*How to complete this task:* Retype the lines of the data below, from the line containing "YC-800 pharmaceutical cool cabinet" through the line containing "Entdecken Sie unsere Stärken", with both of those lines included.

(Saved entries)
-- Opening Marker --
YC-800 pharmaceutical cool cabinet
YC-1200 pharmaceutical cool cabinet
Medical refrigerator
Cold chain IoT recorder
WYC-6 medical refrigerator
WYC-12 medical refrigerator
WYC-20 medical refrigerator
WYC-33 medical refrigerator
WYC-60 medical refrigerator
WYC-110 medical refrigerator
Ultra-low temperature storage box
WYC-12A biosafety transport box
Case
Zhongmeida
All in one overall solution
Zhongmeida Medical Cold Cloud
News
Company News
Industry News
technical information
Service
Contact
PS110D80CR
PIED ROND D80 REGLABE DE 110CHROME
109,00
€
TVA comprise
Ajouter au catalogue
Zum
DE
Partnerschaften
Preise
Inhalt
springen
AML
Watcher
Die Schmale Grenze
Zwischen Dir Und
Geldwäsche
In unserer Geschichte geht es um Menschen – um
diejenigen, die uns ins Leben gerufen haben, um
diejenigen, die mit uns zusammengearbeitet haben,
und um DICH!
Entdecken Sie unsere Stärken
-- Closing Marker --
-- Opening Marker --
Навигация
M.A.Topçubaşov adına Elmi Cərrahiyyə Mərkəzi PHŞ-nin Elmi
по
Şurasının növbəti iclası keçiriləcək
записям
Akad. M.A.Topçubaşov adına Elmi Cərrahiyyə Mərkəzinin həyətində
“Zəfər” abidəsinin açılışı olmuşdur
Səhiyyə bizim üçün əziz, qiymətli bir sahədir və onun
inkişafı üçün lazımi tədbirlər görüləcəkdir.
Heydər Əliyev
-- Closing Marker --
*Exercise result:*
YC-800 pharmaceutical cool cabinet
YC-1200 pharmaceutical cool cabinet
Medical refrigerator
Cold chain IoT recorder
WYC-6 medical refrigerator
WYC-12 medical refrigerator
WYC-20 medical refrigerator
WYC-33 medical refrigerator
WYC-60 medical refrigerator
WYC-110 medical refrigerator
Ultra-low temperature storage box
WYC-12A biosafety transport box
Case
Zhongmeida
All in one overall solution
Zhongmeida Medical Cold Cloud
News
Company News
Industry News
technical information
Service
Contact
PS110D80CR
PIED ROND D80 REGLABE DE 110CHROME
109,00
€
TVA comprise
Ajouter au catalogue
Zum
DE
Partnerschaften
Preise
Inhalt
springen
AML
Watcher
Die Schmale Grenze
Zwischen Dir Und
Geldwäsche
In unserer Geschichte geht es um Menschen – um
diejenigen, die uns ins Leben gerufen haben, um
diejenigen, die mit uns zusammengearbeitet haben,
und um DICH!
Entdecken Sie unsere Stärken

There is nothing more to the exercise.